The judgment has other very disturbing implications. Does it mean that the history of white South Africans is nothing but a one-dimensional litany of oppression? Was there nothing since 1652 that is worthy of commemoration and celebration? What about the second Anglo-Boer War – the greatest anti-colonial struggle ever fought by an African people? What of figures like Jan van Riebeeck, Wolraad Woltemade, Piet Retief, Jan Smuts and Louis Botha – are they to be viewed only through an oppression/liberation prism?
What does the judgment mean for the foundational right of white South Africans to human dignity – with which their cultural and historical identities are inextricably linked? How can they be regarded as having a right to equality if their history condemns them to moral inferiority? Must they now discard their heritage and “embrace the African philosophy of ‘ubuntu’” and strive to be more like Bram Fischer and Beyers Naude – the ‘good’ whites cited by the majority judges?

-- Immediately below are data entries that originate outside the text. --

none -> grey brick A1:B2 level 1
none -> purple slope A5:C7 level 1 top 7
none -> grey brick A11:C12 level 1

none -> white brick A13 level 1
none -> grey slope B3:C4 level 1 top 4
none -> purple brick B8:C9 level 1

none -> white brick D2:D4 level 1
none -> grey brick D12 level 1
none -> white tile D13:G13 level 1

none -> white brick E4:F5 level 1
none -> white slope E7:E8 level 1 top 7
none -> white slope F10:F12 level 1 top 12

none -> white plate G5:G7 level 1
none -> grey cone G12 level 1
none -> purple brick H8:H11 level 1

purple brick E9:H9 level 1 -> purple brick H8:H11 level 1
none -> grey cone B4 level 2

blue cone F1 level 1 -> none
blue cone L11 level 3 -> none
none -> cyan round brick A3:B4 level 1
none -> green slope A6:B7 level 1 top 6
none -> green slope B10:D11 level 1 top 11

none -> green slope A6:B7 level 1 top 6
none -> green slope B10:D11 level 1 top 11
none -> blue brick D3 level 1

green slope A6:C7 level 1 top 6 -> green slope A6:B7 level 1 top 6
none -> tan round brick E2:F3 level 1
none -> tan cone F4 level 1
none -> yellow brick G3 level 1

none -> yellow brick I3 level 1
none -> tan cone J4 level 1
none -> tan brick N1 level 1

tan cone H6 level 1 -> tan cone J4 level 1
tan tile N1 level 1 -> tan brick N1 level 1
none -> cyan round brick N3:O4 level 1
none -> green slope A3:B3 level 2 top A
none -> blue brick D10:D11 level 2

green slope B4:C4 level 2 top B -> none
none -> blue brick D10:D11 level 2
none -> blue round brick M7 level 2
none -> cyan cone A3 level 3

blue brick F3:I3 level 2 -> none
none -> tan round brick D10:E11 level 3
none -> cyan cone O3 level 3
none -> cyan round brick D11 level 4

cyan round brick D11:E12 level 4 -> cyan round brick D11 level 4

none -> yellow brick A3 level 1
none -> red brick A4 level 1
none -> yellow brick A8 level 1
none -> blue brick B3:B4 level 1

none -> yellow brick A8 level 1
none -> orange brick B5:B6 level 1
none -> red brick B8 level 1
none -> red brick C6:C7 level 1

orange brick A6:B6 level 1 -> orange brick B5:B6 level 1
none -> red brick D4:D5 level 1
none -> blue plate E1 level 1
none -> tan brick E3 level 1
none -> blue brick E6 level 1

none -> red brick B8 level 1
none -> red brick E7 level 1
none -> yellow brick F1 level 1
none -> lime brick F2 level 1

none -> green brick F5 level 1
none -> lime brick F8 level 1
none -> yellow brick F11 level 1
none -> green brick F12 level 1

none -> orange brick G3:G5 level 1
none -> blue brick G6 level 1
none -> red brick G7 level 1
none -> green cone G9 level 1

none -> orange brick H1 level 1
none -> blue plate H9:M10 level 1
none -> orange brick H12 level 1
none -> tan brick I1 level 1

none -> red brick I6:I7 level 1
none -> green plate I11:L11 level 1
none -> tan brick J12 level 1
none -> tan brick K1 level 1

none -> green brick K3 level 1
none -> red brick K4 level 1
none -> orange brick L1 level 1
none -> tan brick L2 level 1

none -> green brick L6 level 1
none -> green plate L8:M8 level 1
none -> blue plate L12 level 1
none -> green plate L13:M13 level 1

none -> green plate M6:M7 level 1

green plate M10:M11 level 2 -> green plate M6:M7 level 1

As stated above, the renaming of streets and places must be handled with the greatest sensitivity. Black South Africans should feel that their history and cultures are fully represented in street and place names. The same, however, applies to minorities. The Constitution declares that South Africa belongs to us all, united in our diversity.
The Constitutional Court is correct that these questions should be approached on the basis set out in the preamble to our Constitution that recognises the injustices of the past but also respects those who have worked to build and develop the country. The Court is quite right when it states that “inclusivity, unity in diversity, recognition of the culture and history of white and black South Africans and reconciliation are our chosen paths to the prosperous future” – and that in terms of ubuntu “one only becomes complete when others are appreciated, accommodated and respected.” But how can these noble sentiments be reconciled with Judge Jafta’s decision to consign most of the heroes, traditions and histories of minorities into the “dustbin of history”?